Financial support for the trust fund comes from an ordinance that requires many new residential project developers to either set aside affordable units in their buildings or pay an in-lieu fee of $100,000 per required affordable unit into the Affordable Housing Opportunity Fund . As a result, the trust fund has $14.5 million in subsidies budgeted this year, providing about 2,700 units in 600 buildings to very-low-income city residents, according to the city.

But Chicago is considering changing the ordinance to spur development of additional affordable rental units, either by raising the in-lieu payment or requiring development of affordable units.

"There's an ongoing and growing need for affordable housing," said John "Jack" Markowski , president of the Community Investment Corp. and one of the task force's co-chairs. "The question is, how can you use healthy market activity to help address the affordable housing needs without discouraging or depressing market-rate activity, which is important for the city overall."

For Cedar Street, the program is a bit of positive publicity for a company that has been in the cross hairs of community groups seeking to preserve affordable housing in communities like Uptown, rather than watching gentrification displace tenants from cheap yet dilapidated housing.
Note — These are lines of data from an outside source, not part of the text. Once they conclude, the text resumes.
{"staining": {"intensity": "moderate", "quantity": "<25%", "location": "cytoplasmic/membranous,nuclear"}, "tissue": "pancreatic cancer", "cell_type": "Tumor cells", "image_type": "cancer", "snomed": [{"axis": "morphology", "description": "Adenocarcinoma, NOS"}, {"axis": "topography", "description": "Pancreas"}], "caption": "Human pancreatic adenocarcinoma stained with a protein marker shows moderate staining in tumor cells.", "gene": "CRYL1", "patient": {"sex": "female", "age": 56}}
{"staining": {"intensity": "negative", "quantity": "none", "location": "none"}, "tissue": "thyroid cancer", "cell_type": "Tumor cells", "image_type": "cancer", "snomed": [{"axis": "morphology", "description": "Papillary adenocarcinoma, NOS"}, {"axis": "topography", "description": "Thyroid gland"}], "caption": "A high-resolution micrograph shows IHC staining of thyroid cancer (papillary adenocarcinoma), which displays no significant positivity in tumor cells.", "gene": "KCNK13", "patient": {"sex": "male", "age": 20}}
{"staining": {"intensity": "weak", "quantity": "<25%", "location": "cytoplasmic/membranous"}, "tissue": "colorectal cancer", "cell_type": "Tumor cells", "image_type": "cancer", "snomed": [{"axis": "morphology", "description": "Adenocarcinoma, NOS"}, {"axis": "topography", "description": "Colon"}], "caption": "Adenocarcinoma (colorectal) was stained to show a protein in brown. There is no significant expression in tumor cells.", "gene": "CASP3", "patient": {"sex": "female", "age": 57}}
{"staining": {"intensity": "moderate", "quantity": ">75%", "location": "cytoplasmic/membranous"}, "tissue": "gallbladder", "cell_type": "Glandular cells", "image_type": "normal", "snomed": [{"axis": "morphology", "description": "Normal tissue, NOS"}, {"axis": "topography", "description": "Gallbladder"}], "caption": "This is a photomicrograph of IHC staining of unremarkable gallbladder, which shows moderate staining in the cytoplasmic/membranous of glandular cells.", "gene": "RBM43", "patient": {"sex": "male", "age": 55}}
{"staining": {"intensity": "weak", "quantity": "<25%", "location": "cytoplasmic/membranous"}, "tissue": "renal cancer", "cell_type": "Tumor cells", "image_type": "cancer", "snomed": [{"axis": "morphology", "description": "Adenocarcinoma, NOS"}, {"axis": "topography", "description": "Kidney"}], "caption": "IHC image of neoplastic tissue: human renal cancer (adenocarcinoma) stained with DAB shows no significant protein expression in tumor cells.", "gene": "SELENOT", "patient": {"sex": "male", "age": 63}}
The company began meeting with the trust fund last fall.

"The big part is, we had to convince our banks, our investors," said Jay Michael, Cedar Street's managing partner. "I don't see any downside. It's the right thing to do."

But Michael doesn't support efforts by local community organizations to craft an ordinance that would force developers that convert residential hotels or single-room-occupancy hotels to keep them very affordable. "This is like a taking of rights without any upside to the owner," he said.

Renters find out where subsidized units are located from social service agencies, aldermen and the trust fund. For the FLATS units, potential renters will be screened the same as market-rate renters, but for a rental payment of $255 . Tenants will pay their own utility bills.

The trust fund is constrained by its budget, but McNulty said he hopes that other developers will follow Cedar Street's lead.

"We're convinced it's going to work," he said. "There's nothing wrong with making a little money while achieving social justice."